O desconforto governamental é tão grande, que a ministra da Justiça, Francisca Van Dunem, declarou publicamente que, segundo a lei, este era o último mandato da procuradora-geral da República, Joana Marques Vidal. Umas declarações que vieram indispor o Presidente da República portuguesa, a quem cabe nomear os procuradores-gerais da República (PGR), sob proposta do governo e, sobretudo, como declararam fontes próximas de Joana Marques Vidal, à Sputnik, violam a própria letra da Constituição portuguesa que, mesmo depois da última revisão, não estabelece que o mandato do procurador-geral da República deva ser único. Este procurador deu o exemplo do que aconteceu com o presidente do Tribunal de Contas, Guilherme d' Oliveira Martins, que viu o seu mandato prorrogado, com um articulado constitucional idêntico.
Para ironia histórica, se formos ver o passado desta discussão sobre os mandatos do PGR, o atual presidente da República, Marcelo Rebelo de Sousa, quando era líder do PSD, era favorável a um mandato único, coisa que agora parece não ser; e os deputados do PS, atual partido do governo, intervenientes no estabelecimento das alterações deste articulado constitucional, como o deputado José Magalhães, defenderam explicitamente que o mandato não tinha de ser obrigatoriamente único.
Embora o Ministério Público seja um órgão independente, haja separação dos poderes executivo, legislativo e judicial, e os procuradores do Ministério Público dirijam as investigações de uma forma independente das opiniões do procurador-geral da República, a realidade tem demonstrado que quem manda hierarquicamente no Ministério Público tem bastante poder para agilizar ou não as investigações.
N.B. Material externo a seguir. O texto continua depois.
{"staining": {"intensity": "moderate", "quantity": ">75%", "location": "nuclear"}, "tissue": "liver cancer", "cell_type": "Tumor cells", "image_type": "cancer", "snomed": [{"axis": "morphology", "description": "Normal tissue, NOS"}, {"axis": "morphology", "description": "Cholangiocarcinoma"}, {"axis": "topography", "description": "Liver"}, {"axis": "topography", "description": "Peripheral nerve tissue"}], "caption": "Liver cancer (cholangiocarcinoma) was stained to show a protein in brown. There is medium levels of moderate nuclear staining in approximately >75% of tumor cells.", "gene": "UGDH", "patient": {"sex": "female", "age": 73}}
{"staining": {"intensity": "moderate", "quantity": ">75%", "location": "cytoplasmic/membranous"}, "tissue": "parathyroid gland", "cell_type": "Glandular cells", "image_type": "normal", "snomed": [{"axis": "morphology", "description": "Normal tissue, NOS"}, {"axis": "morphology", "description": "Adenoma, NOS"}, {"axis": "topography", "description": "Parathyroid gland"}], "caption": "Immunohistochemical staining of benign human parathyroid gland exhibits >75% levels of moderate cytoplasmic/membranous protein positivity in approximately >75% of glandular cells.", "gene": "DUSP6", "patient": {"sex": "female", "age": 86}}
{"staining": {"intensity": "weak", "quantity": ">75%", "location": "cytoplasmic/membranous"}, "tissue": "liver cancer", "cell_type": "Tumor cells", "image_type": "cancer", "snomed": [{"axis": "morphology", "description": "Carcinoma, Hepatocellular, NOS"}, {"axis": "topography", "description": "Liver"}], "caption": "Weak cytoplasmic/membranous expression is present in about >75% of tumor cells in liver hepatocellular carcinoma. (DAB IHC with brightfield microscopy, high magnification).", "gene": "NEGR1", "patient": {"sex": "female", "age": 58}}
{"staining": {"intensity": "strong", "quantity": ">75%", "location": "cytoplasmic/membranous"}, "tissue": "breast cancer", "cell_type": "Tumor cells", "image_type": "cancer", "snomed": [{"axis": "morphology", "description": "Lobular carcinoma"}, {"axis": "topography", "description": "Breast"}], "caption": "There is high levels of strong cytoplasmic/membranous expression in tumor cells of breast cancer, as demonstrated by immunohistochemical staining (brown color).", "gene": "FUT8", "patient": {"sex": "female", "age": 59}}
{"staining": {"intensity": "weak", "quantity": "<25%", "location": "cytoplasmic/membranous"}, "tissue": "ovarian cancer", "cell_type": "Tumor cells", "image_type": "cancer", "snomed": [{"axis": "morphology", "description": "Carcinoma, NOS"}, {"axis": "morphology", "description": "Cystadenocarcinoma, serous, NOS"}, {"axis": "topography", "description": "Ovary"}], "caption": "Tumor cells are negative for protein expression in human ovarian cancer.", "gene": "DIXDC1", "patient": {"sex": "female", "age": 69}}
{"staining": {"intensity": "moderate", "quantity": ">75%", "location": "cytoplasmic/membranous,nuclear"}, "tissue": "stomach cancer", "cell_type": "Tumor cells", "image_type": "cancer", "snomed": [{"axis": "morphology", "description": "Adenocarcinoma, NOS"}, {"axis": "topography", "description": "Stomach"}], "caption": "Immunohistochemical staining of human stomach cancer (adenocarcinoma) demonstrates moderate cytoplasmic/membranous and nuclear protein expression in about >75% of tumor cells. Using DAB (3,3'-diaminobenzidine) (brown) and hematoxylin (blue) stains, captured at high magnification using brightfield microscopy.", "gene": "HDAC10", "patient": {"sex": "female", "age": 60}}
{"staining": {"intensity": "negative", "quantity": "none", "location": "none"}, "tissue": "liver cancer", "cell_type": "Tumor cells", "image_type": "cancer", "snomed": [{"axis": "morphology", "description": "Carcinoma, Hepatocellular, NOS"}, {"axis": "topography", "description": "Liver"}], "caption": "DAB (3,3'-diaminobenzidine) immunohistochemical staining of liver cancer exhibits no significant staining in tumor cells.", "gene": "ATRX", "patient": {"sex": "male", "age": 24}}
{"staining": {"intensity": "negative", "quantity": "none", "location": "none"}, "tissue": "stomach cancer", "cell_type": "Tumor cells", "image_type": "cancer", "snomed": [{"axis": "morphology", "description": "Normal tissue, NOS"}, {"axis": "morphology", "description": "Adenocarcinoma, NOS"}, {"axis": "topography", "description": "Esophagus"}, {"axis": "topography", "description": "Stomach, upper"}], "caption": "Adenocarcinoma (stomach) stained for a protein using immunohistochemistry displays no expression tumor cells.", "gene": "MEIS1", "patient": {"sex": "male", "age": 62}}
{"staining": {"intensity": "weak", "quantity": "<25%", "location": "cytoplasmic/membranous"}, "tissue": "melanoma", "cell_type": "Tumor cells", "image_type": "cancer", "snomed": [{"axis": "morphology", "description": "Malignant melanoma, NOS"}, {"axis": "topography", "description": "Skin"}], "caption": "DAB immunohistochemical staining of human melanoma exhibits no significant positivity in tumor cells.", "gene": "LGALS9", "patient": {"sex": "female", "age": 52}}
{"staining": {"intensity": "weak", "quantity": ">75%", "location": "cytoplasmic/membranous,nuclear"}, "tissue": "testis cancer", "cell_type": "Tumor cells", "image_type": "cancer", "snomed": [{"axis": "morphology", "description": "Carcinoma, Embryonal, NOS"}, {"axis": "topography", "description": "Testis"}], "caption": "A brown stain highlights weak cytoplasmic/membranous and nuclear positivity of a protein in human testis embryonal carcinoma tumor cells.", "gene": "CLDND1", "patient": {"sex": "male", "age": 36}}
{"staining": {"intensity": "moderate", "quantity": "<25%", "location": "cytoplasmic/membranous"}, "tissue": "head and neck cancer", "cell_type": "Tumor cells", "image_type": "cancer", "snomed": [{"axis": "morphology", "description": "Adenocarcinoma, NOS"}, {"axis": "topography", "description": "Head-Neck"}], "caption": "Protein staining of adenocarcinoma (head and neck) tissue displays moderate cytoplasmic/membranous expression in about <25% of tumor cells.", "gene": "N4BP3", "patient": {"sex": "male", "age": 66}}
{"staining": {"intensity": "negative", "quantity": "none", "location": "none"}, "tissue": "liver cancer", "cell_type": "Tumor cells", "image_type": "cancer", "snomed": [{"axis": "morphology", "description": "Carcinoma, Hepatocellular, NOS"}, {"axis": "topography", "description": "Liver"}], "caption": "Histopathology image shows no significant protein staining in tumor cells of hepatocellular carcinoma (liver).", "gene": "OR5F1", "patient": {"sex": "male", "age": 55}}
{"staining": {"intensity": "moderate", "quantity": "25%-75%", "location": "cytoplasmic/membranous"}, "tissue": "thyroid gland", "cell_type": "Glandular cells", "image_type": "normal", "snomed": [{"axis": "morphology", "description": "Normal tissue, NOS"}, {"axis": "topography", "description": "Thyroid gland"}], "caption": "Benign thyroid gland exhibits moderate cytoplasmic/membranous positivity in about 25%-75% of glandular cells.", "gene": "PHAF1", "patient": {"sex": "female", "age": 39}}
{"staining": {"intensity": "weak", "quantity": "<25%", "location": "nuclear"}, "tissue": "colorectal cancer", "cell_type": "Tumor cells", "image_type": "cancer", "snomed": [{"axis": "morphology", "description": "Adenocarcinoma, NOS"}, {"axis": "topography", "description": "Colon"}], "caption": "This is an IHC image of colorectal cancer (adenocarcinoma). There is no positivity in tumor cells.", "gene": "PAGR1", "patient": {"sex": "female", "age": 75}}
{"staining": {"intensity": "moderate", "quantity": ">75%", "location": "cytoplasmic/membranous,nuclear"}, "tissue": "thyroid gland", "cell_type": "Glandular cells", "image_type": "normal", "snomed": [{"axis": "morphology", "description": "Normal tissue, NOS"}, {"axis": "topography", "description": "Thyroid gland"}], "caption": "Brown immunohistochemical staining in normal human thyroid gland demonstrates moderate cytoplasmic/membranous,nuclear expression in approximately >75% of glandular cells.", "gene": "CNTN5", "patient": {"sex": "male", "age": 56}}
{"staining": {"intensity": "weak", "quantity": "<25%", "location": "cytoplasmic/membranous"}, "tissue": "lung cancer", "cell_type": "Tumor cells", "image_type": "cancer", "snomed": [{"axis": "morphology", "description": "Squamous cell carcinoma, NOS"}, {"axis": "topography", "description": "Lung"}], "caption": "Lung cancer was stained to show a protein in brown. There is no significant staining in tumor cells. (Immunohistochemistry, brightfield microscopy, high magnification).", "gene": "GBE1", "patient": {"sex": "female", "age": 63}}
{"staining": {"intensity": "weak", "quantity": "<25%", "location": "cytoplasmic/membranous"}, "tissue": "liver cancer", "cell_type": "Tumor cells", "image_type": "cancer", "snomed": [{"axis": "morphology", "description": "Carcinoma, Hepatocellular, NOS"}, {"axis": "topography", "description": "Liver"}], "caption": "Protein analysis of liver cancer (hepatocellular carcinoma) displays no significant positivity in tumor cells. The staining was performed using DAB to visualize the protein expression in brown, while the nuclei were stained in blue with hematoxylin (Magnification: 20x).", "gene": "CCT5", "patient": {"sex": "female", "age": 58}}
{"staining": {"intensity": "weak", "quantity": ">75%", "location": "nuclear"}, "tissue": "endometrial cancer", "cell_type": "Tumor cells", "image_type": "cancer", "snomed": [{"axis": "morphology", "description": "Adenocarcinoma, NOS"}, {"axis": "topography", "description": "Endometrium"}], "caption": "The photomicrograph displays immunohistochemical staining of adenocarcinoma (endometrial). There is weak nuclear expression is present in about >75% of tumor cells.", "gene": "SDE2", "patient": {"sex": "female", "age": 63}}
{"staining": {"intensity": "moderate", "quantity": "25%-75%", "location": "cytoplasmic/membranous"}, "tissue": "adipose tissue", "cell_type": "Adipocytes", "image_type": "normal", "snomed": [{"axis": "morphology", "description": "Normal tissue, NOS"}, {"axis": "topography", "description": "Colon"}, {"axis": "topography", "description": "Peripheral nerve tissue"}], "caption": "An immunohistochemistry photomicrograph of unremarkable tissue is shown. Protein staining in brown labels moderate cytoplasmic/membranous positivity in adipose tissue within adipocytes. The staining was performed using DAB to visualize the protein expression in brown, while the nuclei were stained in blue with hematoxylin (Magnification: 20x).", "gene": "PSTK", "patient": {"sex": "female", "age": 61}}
Uma das razões para se estabelecer uma maior rotação dos mandatos dos procuradores foi o imenso poder que o PGR Cunha Rodrigues teria tido durante os seus 16 anos de mandato, com uma enorme independência das investigações em relação aos vários poderes políticos e econômicos em contrapartida. Os seus sucessores Souto de Moura e Pinto Monteiro cumpriram apenas seis anos de mandato, cada um.
Enquanto, do ponto de vista da relação do poder político com o poder judicial o caso é complicado, do ponto de vista das relações com Angola ele é ainda mais complexo. A elite angolana tem milhares de milhões de euros investidos em Portugal. Alguns dos generais e a filha do ex-presidente José Eduardo dos Santos têm interesses e posições de peso em algumas das maiores empresas portuguesas. O julgamento do antigo homem forte da Sonangol e ex-vice-presidente Manuel Vicente não vai melhorar as relações entre a elite angolana e Portugal. Sendo que a antiga metrópole colonial está duplamente exposta: por um lado, ao peso do capital angolano; e por outro, ao fato de, durante a crise, dezenas de milhares de portugueses, a maioria de quadros qualificados, terem ido trabalhar para Angola.
Como revelava na semana passada a revista Sábado, "Manuel Vicente tinha um patrimônio superior a 75 milhões de euros (cerca de 293 milhões de reais). Os generais Kopelipa e Leopoldino Nascimento possuíam ainda mais. Só na Unitel, a operadora de telefonia móvel angolana, Leopoldino recebeu 120 milhões de euros (cerca de 469 milhões de reais) de 2007 a 2010. Também a mulher de Kopelipa ganhou 33 milhões de euros (cerca de 129 milhões de reais) em apenas quatro anos. Grande parte desde dinheiro circula por Portugal através de bancos e negócios cruzados com familiares e testas de ferro".